Houses are immovable objects and they should be valued with respect to local incomes.
–You say incomes, I say gold/silver/oil/commodities. It doesn’t matter which. Nominal incomes will have to go up sooner or later; you can’t dissociate incomes from commodity prices or consumer prices. I’m not saying that higher nominal incomes will make us better off: inflation will more than offset nominal income gains (because of the weak dollar).
Popular but false sentiment. There has been very little money-printing since 2005.
–By ‘printing presses’ I was using a metaphor. The Fed increases the money supply by lowering the discount rate, the federal funds rate, making the discount window more attractive, or by offering to swap hundred of billions of US Treasury securities for other toxic debt, ad announced this week.
Who’s being robbed? I’m not being robbed. Most of my money is in things like FXE. There’s no monetary inflation. There’s just flight from the dollar.
–You haven’t been to a grocery store or a gas station lately. Most prices are going up at a faster rate than any time since the late 80s, the 90s, or early 2000s. Savers who have saved dollars are being robbed (again, metaphorically!) every time their dollars buy less at the supermarket, the department store, and the gas station, to mention a few places. And you still say there’s no inflation??

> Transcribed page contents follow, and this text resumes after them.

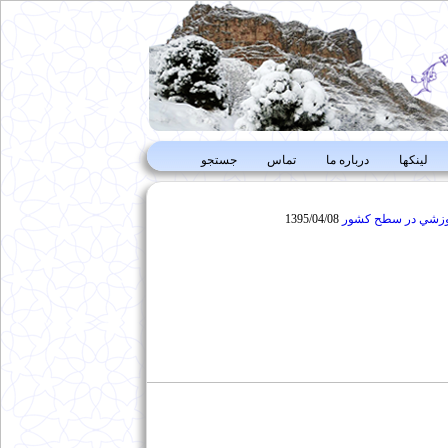
لینکها
درباره ما
تماس
جستجو
آموزشي در سطح كشور
1395/04/08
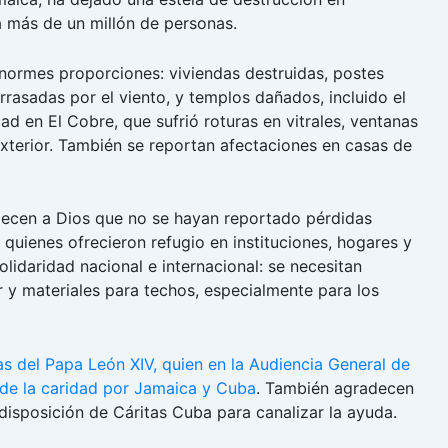
más de un millón de personas.
normes proporciones: viviendas destruidas, postes
rasadas por el viento, y templos dañados, incluido el
ad en El Cobre, que sufrió roturas en vitrales, ventanas
xterior. También se reportan afectaciones en casas de
decen a Dios que no se hayan reportado pérdidas
uienes ofrecieron refugio en instituciones, hogares y
lidaridad nacional e internacional: se necesitan
r y materiales para techos, especialmente para los
s del Papa León XIV, quien en la Audiencia General de
n de la caridad por Jamaica y Cuba
. También agradecen
 disposición de Cáritas Cuba para canalizar la ayuda.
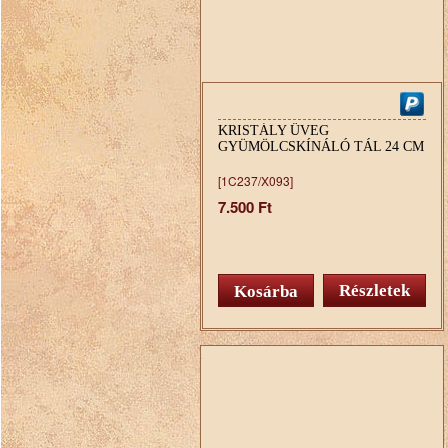
KRISTÁLY ÜVEG
GYÜMÖLCSKÍNÁLÓ TÁL 24 CM
[1C237/X093]
7.500 Ft
Részletek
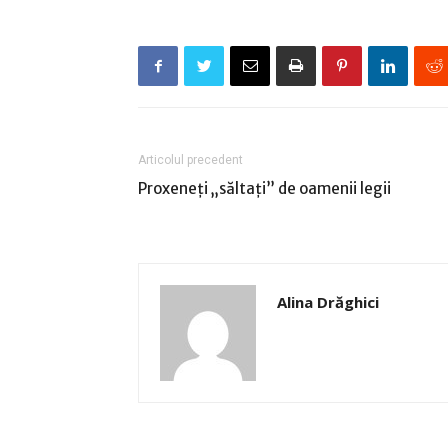
Articolul precedent
Proxeneţi „săltaţi” de oamenii legii
Alina Drăghici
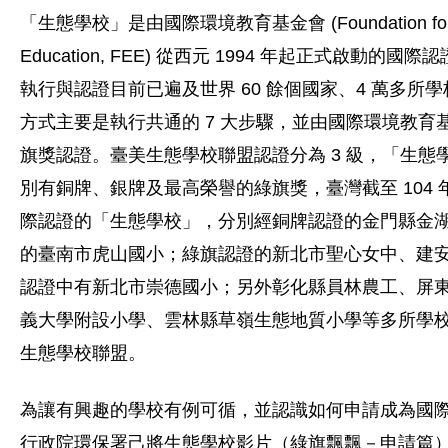
「生態學校」是由國際環境教育基金會 (Foundation for En
Education, FEE) 從西元 1994 年起正式啟動的
執行與認證目前已遍及世界 60 餘個國家、4 萬多所
方式主要是執行共通的 7 大步驟，並由國際環境教育
旗獎認證。臺美生態學校聯盟認證分為 3 級，「生態
別有銅牌、銀牌及最高榮譽的綠旗獎，臺灣截至 104 年
際認證的「生態學校」，分別經銅牌認證的金門縣金
的臺南市虎山國小；綠旗認證的新北市聖心女中、建
認證中有新北市崇德國小；另外彰化縣員林農工、屏
義大學附設小學、雲林縣草嶺生態地質小學等多所學
生態學校聯盟。
為讓有興趣的學校有例可循，並認識如何申請成為國
行政院環保署己將生態學校影片（綠旗飄飄－申請篇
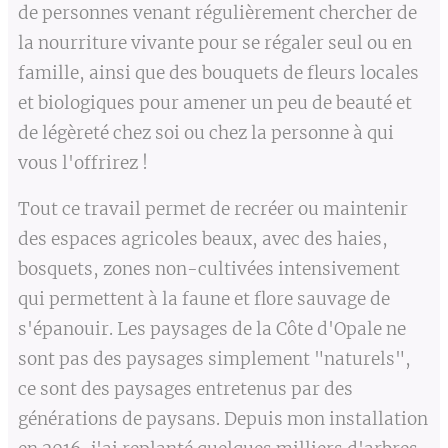
de personnes venant régulièrement chercher de
la nourriture vivante pour se régaler seul ou en
famille, ainsi que des bouquets de fleurs locales
et biologiques pour amener un peu de beauté et
de légèreté chez soi ou chez la personne à qui
vous l'offrirez !
Tout ce travail permet de recréer ou maintenir
des espaces agricoles beaux, avec des haies,
bosquets, zones non-cultivées intensivement
qui permettent à la faune et flore sauvage de
s'épanouir. Les paysages de la Côte d'Opale ne
sont pas des paysages simplement "naturels",
ce sont des paysages entretenus par des
générations de paysans. Depuis mon installation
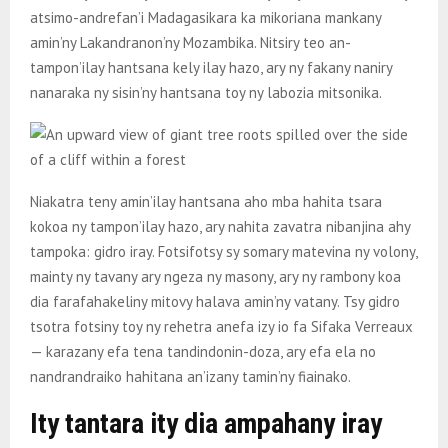
atsimo-andrefan’i Madagasikara ka mikoriana mankany
amin’ny Lakandranon’ny Mozambika. Nitsiry teo an-
tampon’ilay hantsana kely ilay hazo, ary ny fakany naniry
nanaraka ny sisin’ny hantsana toy ny labozia mitsonika.
Niakatra teny amin’ilay hantsana aho mba hahita tsara
kokoa ny tampon’ilay hazo, ary nahita zavatra nibanjina ahy
tampoka: gidro iray. Fotsifotsy sy somary matevina ny volony,
mainty ny tavany ary ngeza ny masony, ary ny rambony koa
dia farafahakeliny mitovy halava amin’ny vatany. Tsy gidro
tsotra fotsiny toy ny rehetra anefa izy io fa Sifaka Verreaux
— karazany efa tena tandindonin-doza, ary efa ela no
nandrandraiko hahitana an’izany tamin’ny fiainako.
Ity tantara ity dia ampahany iray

The US dollar is extremely overvalued. Trade deficit of 6% of GDP is proof. Sooner or later it had to devalue on its own.

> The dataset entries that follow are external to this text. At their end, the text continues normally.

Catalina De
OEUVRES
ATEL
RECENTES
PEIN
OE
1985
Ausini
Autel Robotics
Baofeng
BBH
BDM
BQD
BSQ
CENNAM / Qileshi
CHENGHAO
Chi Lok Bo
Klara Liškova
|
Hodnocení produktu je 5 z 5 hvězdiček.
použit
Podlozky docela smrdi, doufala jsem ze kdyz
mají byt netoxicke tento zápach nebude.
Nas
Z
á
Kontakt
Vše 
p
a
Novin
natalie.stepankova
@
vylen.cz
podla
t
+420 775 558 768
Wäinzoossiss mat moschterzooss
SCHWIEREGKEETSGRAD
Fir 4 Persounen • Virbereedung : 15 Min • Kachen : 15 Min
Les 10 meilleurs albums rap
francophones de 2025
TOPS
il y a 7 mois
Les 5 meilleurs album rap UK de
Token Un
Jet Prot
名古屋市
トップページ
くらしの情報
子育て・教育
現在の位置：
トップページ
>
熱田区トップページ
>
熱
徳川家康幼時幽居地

–So, you agree that the dollar has even more pressure to go down, that is, to devalue. That’s what I’ve been saying all along: a weaker, and rapidly weakening dollar, will reduce the housing price/rent and price/income ratios faster than many had anticipated. House prices will still drop some more, but I think we have the end of the correction around the corner. Which is bad news to me because it’s being achieved at the expense of the dollar.